M. Anantanarayanan, C.J.
1. The writ appeal is within a limited compass, and, stated, very briefly, it really involves the interpretation and application of the principle laid down by their Lordships of the Supreme Court in State of Maharashtra v. B.K. Takkamore : 2SCR583 , to the facts of the case.
2. The facts are that the appellant was the holder of a licence under the Madras Foodgrains Dealers Licensing Order, 1958. Charges were framed against him for alleged infringement of the terms of the licence, and derelictions of duty in the light of obligations undertaken by the licensee. There were four such charges; two of them related to possession of excess stock on physical verification, and the third charge related to transport on 21st July, 1959 of 70 bags of rice, for sale, outside the State to Kerala, without the issue of a sale bill as required by condition 5 of the licence. The fourth charge related to non-delivery of a large quantity of rice towards procurement.
3. The charges were held proved, and the writ appellant was punished, by his licence being suspended for a period of nine months. This was confirmed by the District Revenue Officer, on appeal. It was ultimately reduced to a period of suspension for three months by the Government. The writ appellant then filed W.P. No. 533 of 1961 for quashing the orders in. this matter, and the petition was heard by Srinivsan, J., and dismissed.
4. It is important to note that, in the course of his Judgment dismissing the writ petition, the learned Judge appears to have come to the conclusion that the fourth charge was totally baseless, and that charges 1 and 2 also could not be held substantiated.
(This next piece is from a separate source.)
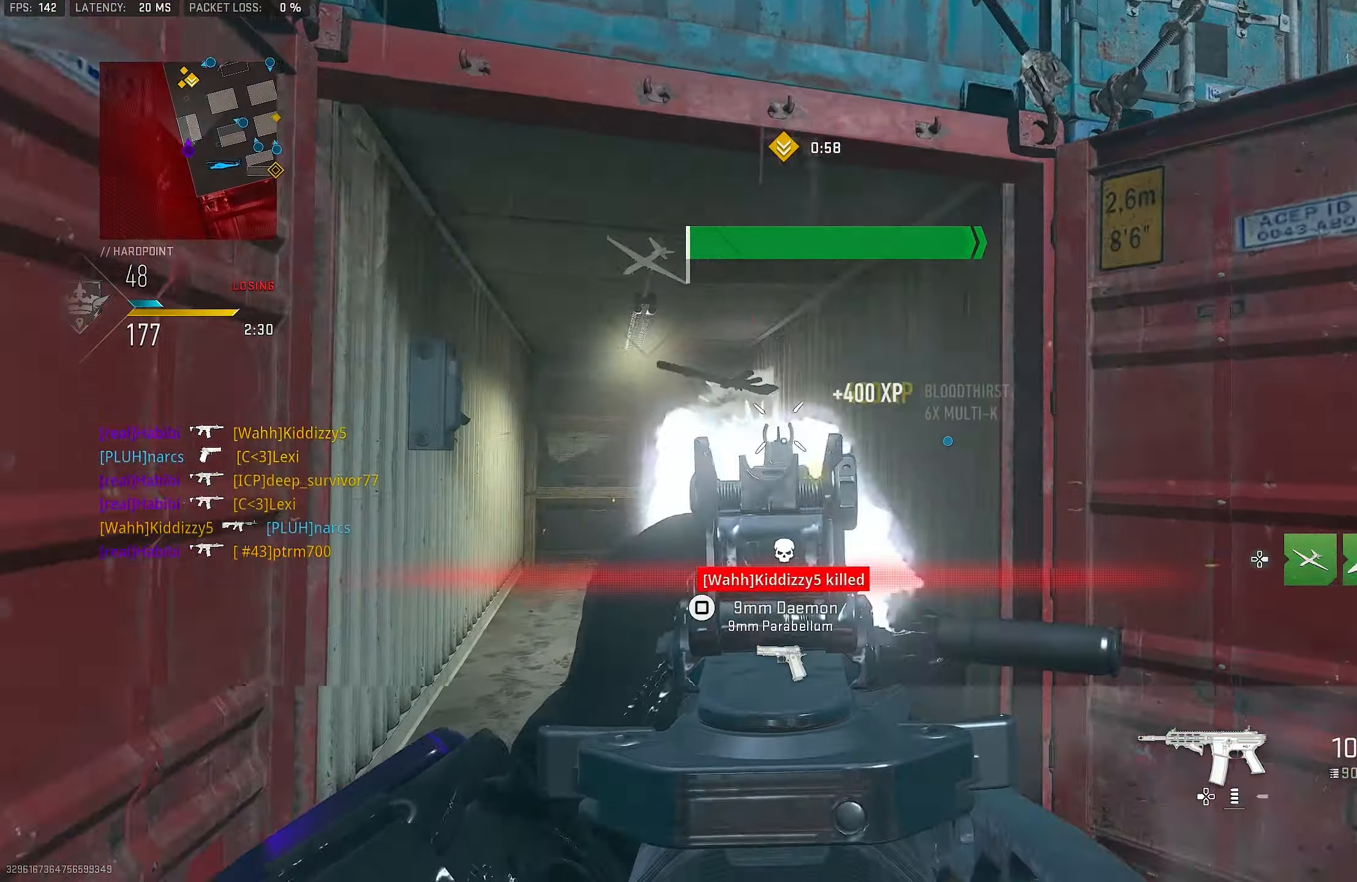
{"buttons": ["L1", "R1"], "left_stick": "up-right", "right_stick": "center", "events": [[83, "R1", "down"], [83, "right_stick", "up-right"], [250, "right_stick", "center"], [483, "left_stick", "up-right"]]}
But the learned Judge agreed with the Departmental Authorities in holding that charge 3 was entirely proved. It is seen by us from the record that, with regard to charge 3, the licensee attempted to put forward a factual explanation concerning that state of the transported grain, and his failure to issue the sale bill, which he was unable to substantiate. Hence, since charge 3 alone remained as a proved charge, the learned Judge had necessarily to address himself to the question whether the punishment ultimately imposed could be sustained, or should be interfered with in writ jurisdiction. The learned Judge referred to the dicta of the Supreme Court in State of Orissa v. Bidyabushan : (1963)ILLJ239SC . and, after a detailed discussion, came to the conclusion that the infringement of condition 5 of the licence, namely, charge 3, could relate to, and justify, the actual penalty imposed in the case, notwithstanding that the other charges had failed. This is the one point stressed before us by learned Counsel for the writ petitioner Mr. Ramaswami.
5. We may notice that the judgment of the Supreme Court in State of Orissa v. Bidyabhushan : (1963)ILLJ239SC , has been discussed in State of Maharashtra v. Takkamore : 2SCR583 , and reference has also been made to other available precedents on this particular principle. In State of Orissa v. Bidyabhushan : (1963)ILLJ239SC , the principle was stated in the form that, where certain of the charges are found to be non-existent or vitiated by a total absence of proof, and only some of the charges or a single charge can be held to survive, the question is whether the order may nevertheless ' be supported on any finding as to substantial misdemeanour for which the punishment can lawfully be imposed.' In the latest decision, that passage has again been set forth, and the principle is enunciated in the form that, even if certain of the grounds are found to be nonexistent or irrelevant, the order can be sustained, if the Court is satisfied ' that the authority would have passed the order on the basis of the other relevant and existing grounds.'
6. Obviously, this is a question of the actual facts, and the extent to which a reasonable nexus can be established, between the surviving charge or charges, and the punishment imposed. In the present case, one charge definitely did survive, and has been held to be proved by all the authorities below and by the learned Judge. In a sense, it may be characterised as technical, but, nevertheless, it is a charge of some significance, for the reason that it relates to an infringement of an important term of the license, and the explanation sought to be put forward by the licensee for this infringement, was never substantiated. Obviously, to test the reasonableness of the connection between the surviving charge and the order, the penalty has to be scrutinised. In this case, it is penalty of deprivation of rights under the licence, for a period of three months. The Authorities could very well have imposed that penalty, even if this had been the only charge, and might well have done so without rendering themselves liable to any averment of excessive harshness. Hence, on the criterion as stated by their Lordships, and applying it to the facts of this case, we do not think that there is room for interference in writ jurisdiction.
7. The writ appeal has accordingly to be dismissed. But we must make it clear that, in our view, since the Authorities were content to impose only a suspension for a limited period of three months, even at a stage when the other charges were considered relevant and established, equitable considerations do seem to require a review of the actual quantum of punishment, at the present stage. Certainly, for the proved charge, suspension of the licence would be a proper punishment. But the Authorities may consider whether the period of suspension ought not to be substantially reduced, since the three other charges were found by the learned Judge,, to be not at all supported by evidence.
8. With these observations, the writ appeal is dismissed. No costs.